In 2019, Netflix officially joined the Motion Picture Association of America, marking that streaming movies have been recognized and accepted by the film industry, which makes the public and researchers re-examine streaming movies as an emerging film art form. This blog will take Marriage Story (2019) which was released by Netflix in 2019 as an example, trying to find the unique aesthetic features generated by streaming distribution.

Compared with traditional cinemas, streaming media platforms make audiences’ viewing activities more free and casual in time and space. The compulsion and ritual of the cinema have vanished, the audience will be more relaxed when watching the movie, and enter the state of equal dialogue from passive “watching”. As a result, the text of streaming movies tends to be more open, allowing for multiple interpretations by the audience, unlike traditional distribution companies, whose main goal is theatrical box office, which try to dominate the interpretation of the audience. For example, the marriage story (2017) does not focus on a single point of view in the narrative, but uses the dual perspectives of both men and women in the marriage, and the text has more space for interpretation, this style is reflected in the two characters’ monologues at the beginning of the film.

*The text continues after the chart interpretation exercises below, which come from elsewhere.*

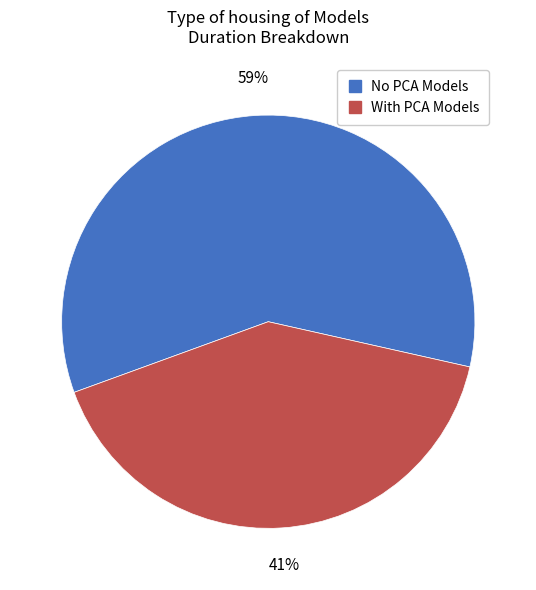

Is there any slice that represents more than half of the pie?

Yes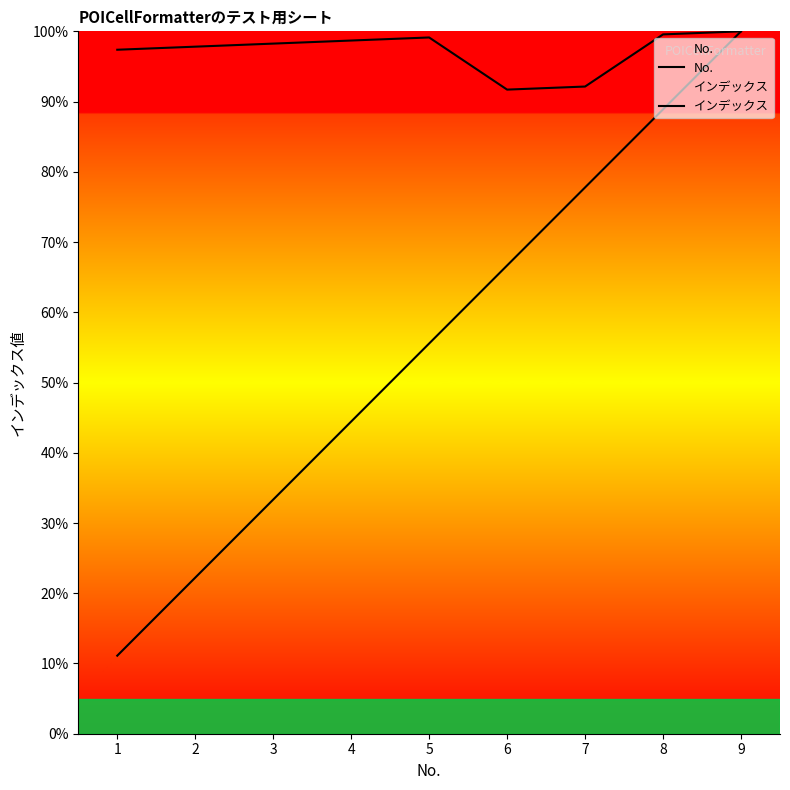

Is it true that インデックス equals 98.3 at 3?

True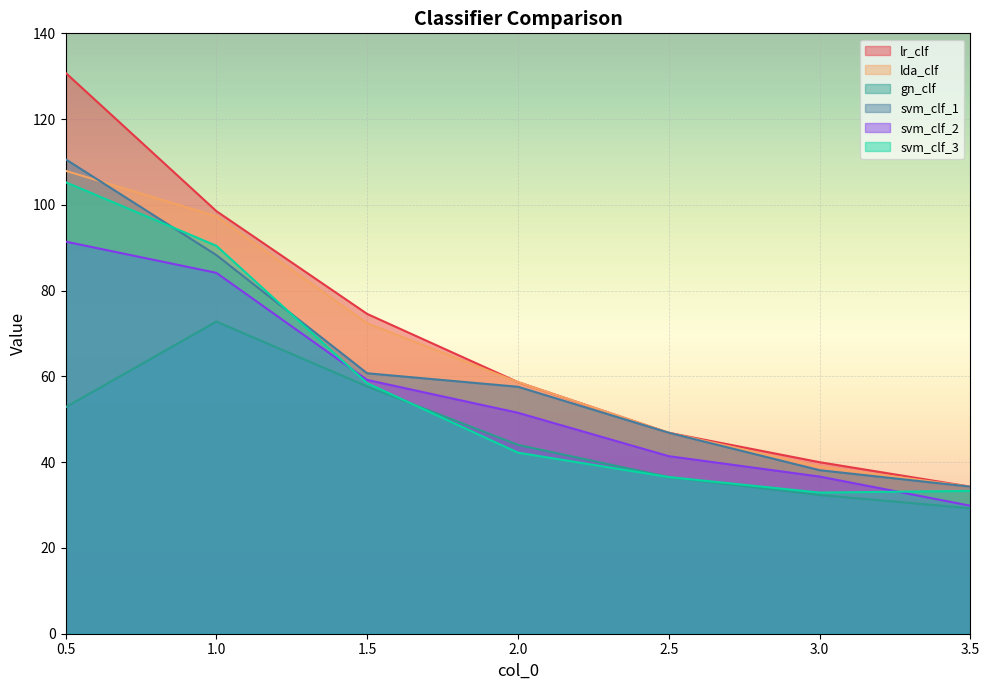

True or false: svm_clf_2 has a value of 51.5 at 2.0.

True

In addition, because viewers have more physical mobility when streaming, people tend to focus on other things while watching movies, which need to constantly sharpen the audience’s attention. As can be seen from the marriage story, compared with other American family movies, the number and frequency of dialogue is very large, and it is often accompanied by fast editing and some high-emotion quarrel scenes, which is bound to constantly stimulate the senses and keep the audience immersed in the plot. The structure of the film is also more fragmented, breaking the linear narrative mode of traditional family movies, and showing the contradiction between husband and wife in the accumulation of these fragments of plots
One of the characteristics of the marriage story is the long monologue scenes, which is a kind of private expression, and also corresponds to the private viewing experience of streaming media platforms, it was different from the collective viewing of traditional cinemas, as the lack of group constraints, we have more interaction with the film.

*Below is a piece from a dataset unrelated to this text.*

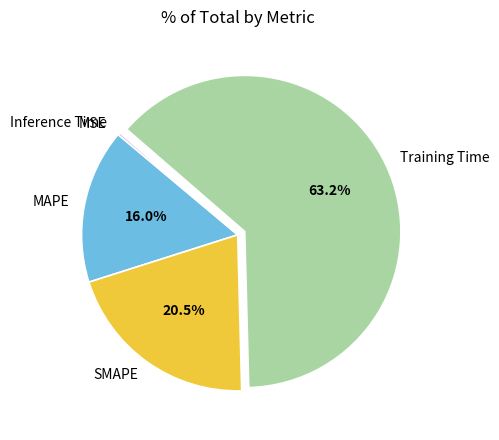

What is the majority slice?

Training Time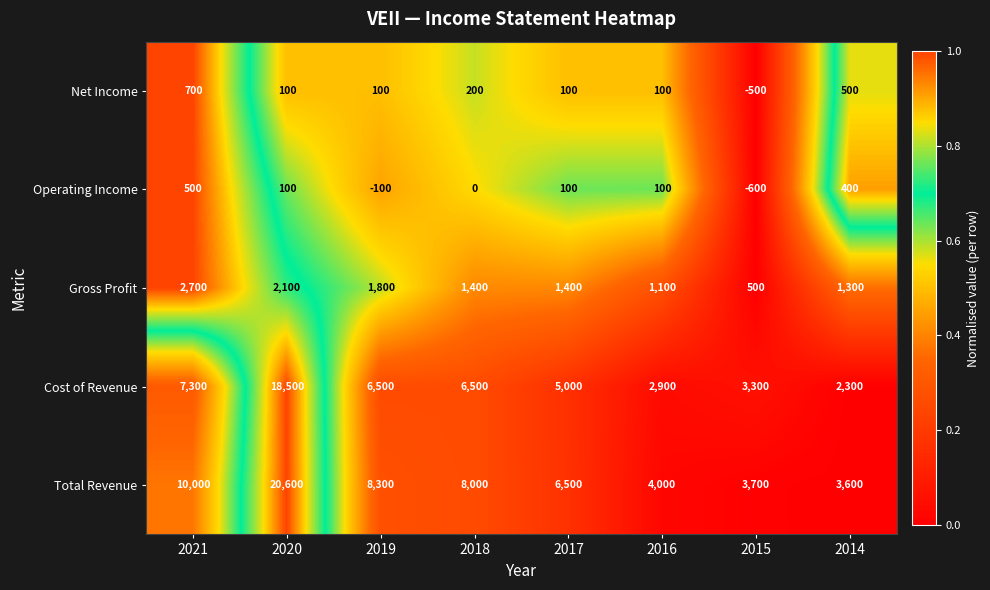

The value of Cost of Revenue at 2019 is 6500. True or false?

True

Compared with traditional cinemas, streaming media platforms will inevitably face a wider audience, and the strategy of genre narrative will also change. In contrast to other American family films, such as Kramer vs. Kramer (1979) and The Weather Man (2005), traditional American family films tend to focus more on the general life of the American middle class, and marriage story tends to focus on more universal elements. Depictions of divorce and the law tap into modern audiences’ general anxieties about marriage and are less about American cultural elements.
In short, in the context of streaming media distribution, Marriage Story redefines the aesthetic boundaries of family-themed films, showing stronger diversity and inclusiveness, so that the film can touch the global audience.
Reference:
Ford, J. (2019) ‘The netflix effect: Technology and entertainment in the 21st century, Kevin McDonald and Daniel Smith-Rowsey (eds) (2016)’, Journal of Digital Media & Policy, 10(1), pp. 127–129. doi:10.1386/jdmp.10.1.127_5.
Kinder, M. and McPherson, T. (2014) Transmedia frictions: The Digital, the Arts, and the humanities. Oakland, CA: University of California Press.